TASK BRIEF>
I'd like the entries repeated exactly, pictures omitted.

EXTRACTED INFORMATION>
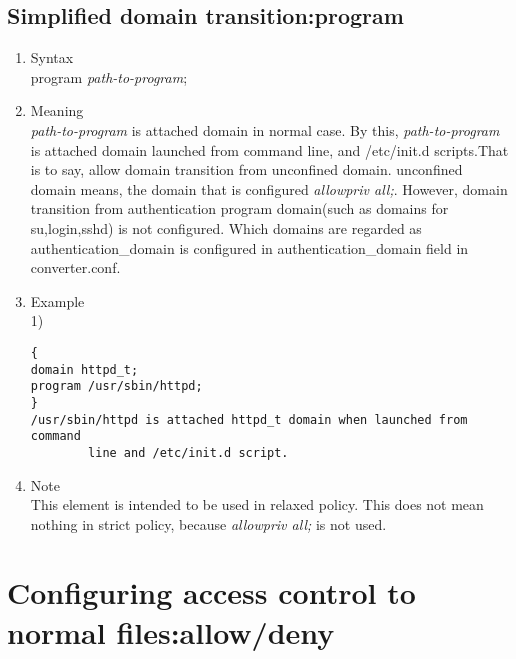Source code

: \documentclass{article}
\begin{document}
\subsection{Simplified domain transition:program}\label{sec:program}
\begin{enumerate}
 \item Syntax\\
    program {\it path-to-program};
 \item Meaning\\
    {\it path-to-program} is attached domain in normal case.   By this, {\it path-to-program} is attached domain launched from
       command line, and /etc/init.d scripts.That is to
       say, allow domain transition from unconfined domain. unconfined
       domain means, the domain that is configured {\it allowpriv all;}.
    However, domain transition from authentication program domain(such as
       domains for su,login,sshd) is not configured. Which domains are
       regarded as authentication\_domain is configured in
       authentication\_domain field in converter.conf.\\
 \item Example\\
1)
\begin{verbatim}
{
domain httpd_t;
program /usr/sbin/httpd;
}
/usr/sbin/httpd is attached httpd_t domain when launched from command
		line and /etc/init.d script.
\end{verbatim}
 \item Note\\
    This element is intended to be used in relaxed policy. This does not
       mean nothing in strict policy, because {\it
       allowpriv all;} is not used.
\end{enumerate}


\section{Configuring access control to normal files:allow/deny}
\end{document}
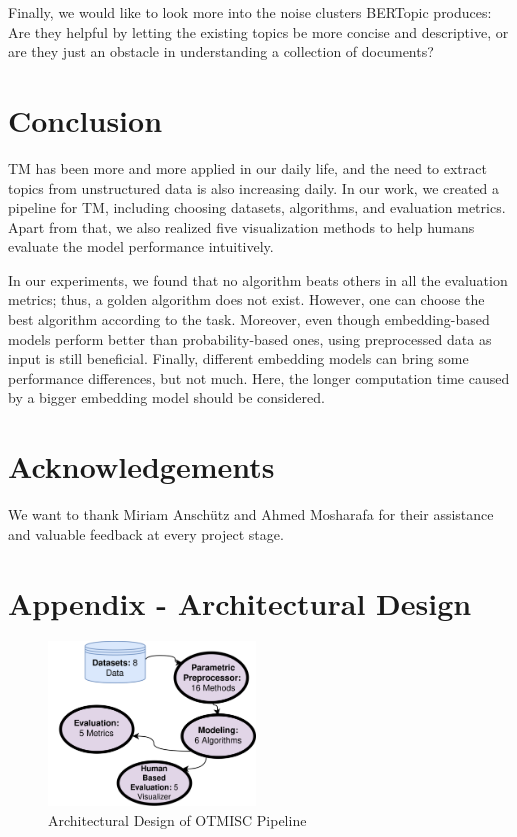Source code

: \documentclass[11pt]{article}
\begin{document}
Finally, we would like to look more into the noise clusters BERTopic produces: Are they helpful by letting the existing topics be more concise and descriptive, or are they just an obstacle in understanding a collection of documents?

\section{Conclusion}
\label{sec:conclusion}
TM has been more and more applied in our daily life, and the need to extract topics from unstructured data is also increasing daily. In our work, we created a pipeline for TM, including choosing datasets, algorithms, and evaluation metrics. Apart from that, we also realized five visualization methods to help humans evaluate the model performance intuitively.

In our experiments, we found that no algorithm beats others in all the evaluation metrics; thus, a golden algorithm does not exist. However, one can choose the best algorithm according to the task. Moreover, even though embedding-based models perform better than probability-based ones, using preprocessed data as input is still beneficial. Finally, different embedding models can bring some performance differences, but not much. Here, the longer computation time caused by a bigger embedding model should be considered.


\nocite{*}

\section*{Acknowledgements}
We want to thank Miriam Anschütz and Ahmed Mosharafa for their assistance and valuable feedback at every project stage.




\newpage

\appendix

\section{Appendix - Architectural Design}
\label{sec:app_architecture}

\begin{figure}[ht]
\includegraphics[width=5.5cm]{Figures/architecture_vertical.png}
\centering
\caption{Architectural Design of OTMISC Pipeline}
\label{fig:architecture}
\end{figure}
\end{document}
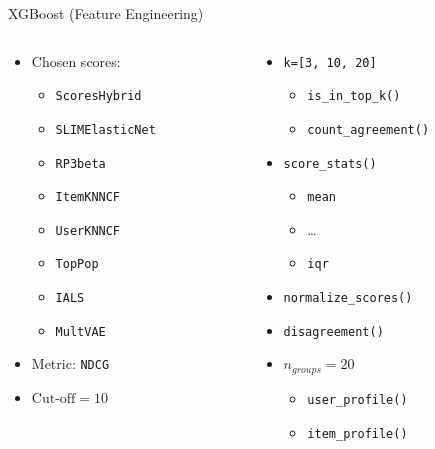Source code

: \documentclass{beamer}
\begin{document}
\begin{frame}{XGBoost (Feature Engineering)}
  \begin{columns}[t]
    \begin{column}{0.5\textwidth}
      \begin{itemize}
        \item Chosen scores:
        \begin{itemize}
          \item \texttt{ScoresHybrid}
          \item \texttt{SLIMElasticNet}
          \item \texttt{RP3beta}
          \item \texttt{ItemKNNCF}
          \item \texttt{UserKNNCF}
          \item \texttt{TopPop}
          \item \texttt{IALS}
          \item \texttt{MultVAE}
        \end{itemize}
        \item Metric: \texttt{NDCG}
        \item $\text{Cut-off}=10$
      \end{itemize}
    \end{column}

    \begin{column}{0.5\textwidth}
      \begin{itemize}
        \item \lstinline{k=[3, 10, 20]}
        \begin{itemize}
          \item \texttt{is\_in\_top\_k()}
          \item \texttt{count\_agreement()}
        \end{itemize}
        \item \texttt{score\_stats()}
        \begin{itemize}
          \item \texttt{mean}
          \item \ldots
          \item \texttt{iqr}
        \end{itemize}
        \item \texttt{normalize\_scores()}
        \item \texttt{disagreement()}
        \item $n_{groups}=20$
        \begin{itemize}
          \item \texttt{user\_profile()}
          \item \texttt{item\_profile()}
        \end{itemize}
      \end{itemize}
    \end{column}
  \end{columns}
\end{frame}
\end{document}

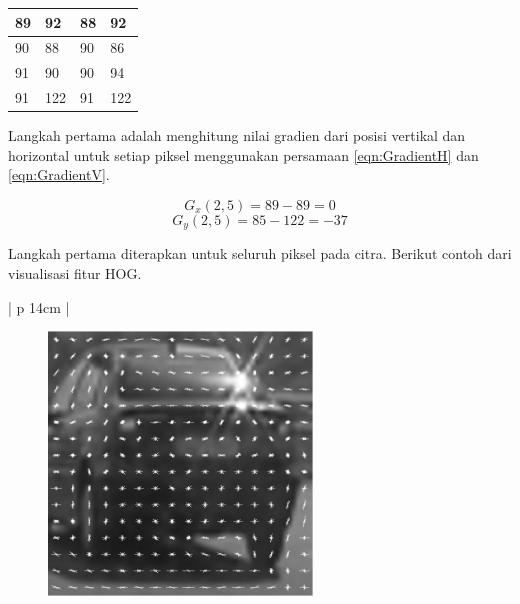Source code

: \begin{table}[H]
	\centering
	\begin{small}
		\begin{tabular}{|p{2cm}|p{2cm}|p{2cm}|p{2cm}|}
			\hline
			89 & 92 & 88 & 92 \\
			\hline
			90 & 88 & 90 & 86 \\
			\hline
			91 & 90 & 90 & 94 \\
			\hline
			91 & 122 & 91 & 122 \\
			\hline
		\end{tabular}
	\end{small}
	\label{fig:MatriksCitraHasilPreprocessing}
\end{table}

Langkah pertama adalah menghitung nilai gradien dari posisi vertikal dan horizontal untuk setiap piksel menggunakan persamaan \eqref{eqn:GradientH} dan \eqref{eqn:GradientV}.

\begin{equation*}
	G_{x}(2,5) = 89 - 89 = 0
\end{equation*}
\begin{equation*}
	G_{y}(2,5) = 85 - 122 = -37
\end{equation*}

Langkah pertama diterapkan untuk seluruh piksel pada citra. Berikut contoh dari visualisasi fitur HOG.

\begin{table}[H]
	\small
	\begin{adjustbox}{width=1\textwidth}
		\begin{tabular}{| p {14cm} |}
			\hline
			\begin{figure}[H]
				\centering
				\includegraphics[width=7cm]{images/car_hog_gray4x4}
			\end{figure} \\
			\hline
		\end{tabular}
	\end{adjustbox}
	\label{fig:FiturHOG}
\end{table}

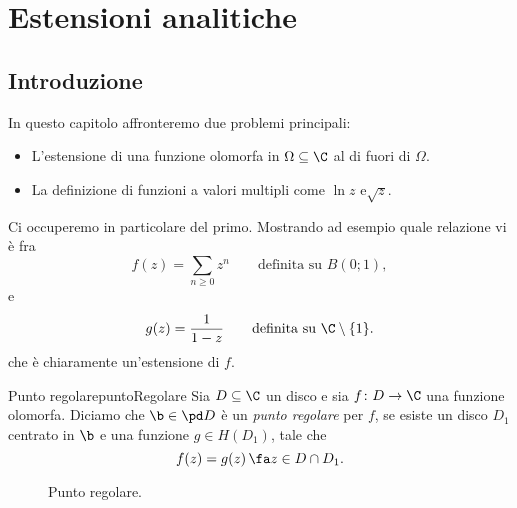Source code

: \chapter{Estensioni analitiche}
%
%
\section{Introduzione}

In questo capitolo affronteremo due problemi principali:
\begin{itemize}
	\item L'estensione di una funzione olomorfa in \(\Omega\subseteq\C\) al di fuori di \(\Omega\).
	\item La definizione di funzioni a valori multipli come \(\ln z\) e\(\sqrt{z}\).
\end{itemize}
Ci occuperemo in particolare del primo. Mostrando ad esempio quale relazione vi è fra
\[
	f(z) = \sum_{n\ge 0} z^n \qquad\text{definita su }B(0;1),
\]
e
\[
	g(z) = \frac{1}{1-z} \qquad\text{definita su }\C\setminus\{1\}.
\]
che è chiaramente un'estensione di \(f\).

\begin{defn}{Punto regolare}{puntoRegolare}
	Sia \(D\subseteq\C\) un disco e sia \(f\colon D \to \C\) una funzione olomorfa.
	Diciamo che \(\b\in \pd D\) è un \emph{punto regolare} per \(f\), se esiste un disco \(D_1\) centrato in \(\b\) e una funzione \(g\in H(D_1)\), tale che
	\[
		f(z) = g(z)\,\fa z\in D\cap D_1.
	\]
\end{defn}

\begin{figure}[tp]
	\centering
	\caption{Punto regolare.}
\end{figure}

ANSWER SECTION>
Source code

: \documentclass{article}
\begin{document}
\subsection{Simplified domain transition:program}\label{sec:program}
\begin{enumerate}
 \item Syntax\\
    program {\it path-to-program};
 \item Meaning\\
    {\it path-to-program} is attached domain in normal case.   By this, {\it path-to-program} is attached domain launched from
       command line, and /etc/init.d scripts.That is to
       say, allow domain transition from unconfined domain. unconfined
       domain means, the domain that is configured {\it allowpriv all;}.
    However, domain transition from authentication program domain(such as
       domains for su,login,sshd) is not configured. Which domains are
       regarded as authentication\_domain is configured in
       authentication\_domain field in converter.conf.\\
 \item Example\\
1)
\begin{verbatim}
{
domain httpd_t;
program /usr/sbin/httpd;
}
/usr/sbin/httpd is attached httpd_t domain when launched from command
		line and /etc/init.d script.
\end{verbatim}
 \item Note\\
    This element is intended to be used in relaxed policy. This does not
       mean nothing in strict policy, because {\it
       allowpriv all;} is not used.
\end{enumerate}


\section{Configuring access control to normal files:allow/deny}
\end{document}
Source code

: \documentclass[11pt]{article}
\begin{document}
Finally, we would like to look more into the noise clusters BERTopic produces: Are they helpful by letting the existing topics be more concise and descriptive, or are they just an obstacle in understanding a collection of documents?

\section{Conclusion}
\label{sec:conclusion}
TM has been more and more applied in our daily life, and the need to extract topics from unstructured data is also increasing daily. In our work, we created a pipeline for TM, including choosing datasets, algorithms, and evaluation metrics. Apart from that, we also realized five visualization methods to help humans evaluate the model performance intuitively.

In our experiments, we found that no algorithm beats others in all the evaluation metrics; thus, a golden algorithm does not exist. However, one can choose the best algorithm according to the task. Moreover, even though embedding-based models perform better than probability-based ones, using preprocessed data as input is still beneficial. Finally, different embedding models can bring some performance differences, but not much. Here, the longer computation time caused by a bigger embedding model should be considered.


\nocite{*}

\section*{Acknowledgements}
We want to thank Miriam Anschütz and Ahmed Mosharafa for their assistance and valuable feedback at every project stage.




\newpage

\appendix

\section{Appendix - Architectural Design}
\label{sec:app_architecture}

\begin{figure}[ht]
\includegraphics[width=5.5cm]{Figures/architecture_vertical.png}
\centering
\caption{Architectural Design of OTMISC Pipeline}
\label{fig:architecture}
\end{figure}
\end{document}
Source code

: \documentclass{beamer}
\begin{document}
\begin{frame}{XGBoost (Feature Engineering)}
  \begin{columns}[t]
    \begin{column}{0.5\textwidth}
      \begin{itemize}
        \item Chosen scores:
        \begin{itemize}
          \item \texttt{ScoresHybrid}
          \item \texttt{SLIMElasticNet}
          \item \texttt{RP3beta}
          \item \texttt{ItemKNNCF}
          \item \texttt{UserKNNCF}
          \item \texttt{TopPop}
          \item \texttt{IALS}
          \item \texttt{MultVAE}
        \end{itemize}
        \item Metric: \texttt{NDCG}
        \item $\text{Cut-off}=10$
      \end{itemize}
    \end{column}

    \begin{column}{0.5\textwidth}
      \begin{itemize}
        \item \lstinline{k=[3, 10, 20]}
        \begin{itemize}
          \item \texttt{is\_in\_top\_k()}
          \item \texttt{count\_agreement()}
        \end{itemize}
        \item \texttt{score\_stats()}
        \begin{itemize}
          \item \texttt{mean}
          \item \ldots
          \item \texttt{iqr}
        \end{itemize}
        \item \texttt{normalize\_scores()}
        \item \texttt{disagreement()}
        \item $n_{groups}=20$
        \begin{itemize}
          \item \texttt{user\_profile()}
          \item \texttt{item\_profile()}
        \end{itemize}
      \end{itemize}
    \end{column}
  \end{columns}
\end{frame}
\end{document}

Source code

: \begin{table}[H]
	\centering
	\begin{small}
		\begin{tabular}{|p{2cm}|p{2cm}|p{2cm}|p{2cm}|}
			\hline
			89 & 92 & 88 & 92 \\
			\hline
			90 & 88 & 90 & 86 \\
			\hline
			91 & 90 & 90 & 94 \\
			\hline
			91 & 122 & 91 & 122 \\
			\hline
		\end{tabular}
	\end{small}
	\label{fig:MatriksCitraHasilPreprocessing}
\end{table}

Langkah pertama adalah menghitung nilai gradien dari posisi vertikal dan horizontal untuk setiap piksel menggunakan persamaan \eqref{eqn:GradientH} dan \eqref{eqn:GradientV}.

\begin{equation*}
	G_{x}(2,5) = 89 - 89 = 0
\end{equation*}
\begin{equation*}
	G_{y}(2,5) = 85 - 122 = -37
\end{equation*}

Langkah pertama diterapkan untuk seluruh piksel pada citra. Berikut contoh dari visualisasi fitur HOG.

\begin{table}[H]
	\small
	\begin{adjustbox}{width=1\textwidth}
		\begin{tabular}{| p {14cm} |}
			\hline
			\begin{figure}[H]
				\centering
				\includegraphics[width=7cm]{images/car_hog_gray4x4}
			\end{figure} \\
			\hline
		\end{tabular}
	\end{adjustbox}
	\label{fig:FiturHOG}
\end{table}

Source code

: \chapter{Estensioni analitiche}
%
%
\section{Introduzione}

In questo capitolo affronteremo due problemi principali:
\begin{itemize}
	\item L'estensione di una funzione olomorfa in \(\Omega\subseteq\C\) al di fuori di \(\Omega\).
	\item La definizione di funzioni a valori multipli come \(\ln z\) e\(\sqrt{z}\).
\end{itemize}
Ci occuperemo in particolare del primo. Mostrando ad esempio quale relazione vi è fra
\[
	f(z) = \sum_{n\ge 0} z^n \qquad\text{definita su }B(0;1),
\]
e
\[
	g(z) = \frac{1}{1-z} \qquad\text{definita su }\C\setminus\{1\}.
\]
che è chiaramente un'estensione di \(f\).

\begin{defn}{Punto regolare}{puntoRegolare}
	Sia \(D\subseteq\C\) un disco e sia \(f\colon D \to \C\) una funzione olomorfa.
	Diciamo che \(\b\in \pd D\) è un \emph{punto regolare} per \(f\), se esiste un disco \(D_1\) centrato in \(\b\) e una funzione \(g\in H(D_1)\), tale che
	\[
		f(z) = g(z)\,\fa z\in D\cap D_1.
	\]
\end{defn}

\begin{figure}[tp]
	\centering
	\caption{Punto regolare.}
\end{figure}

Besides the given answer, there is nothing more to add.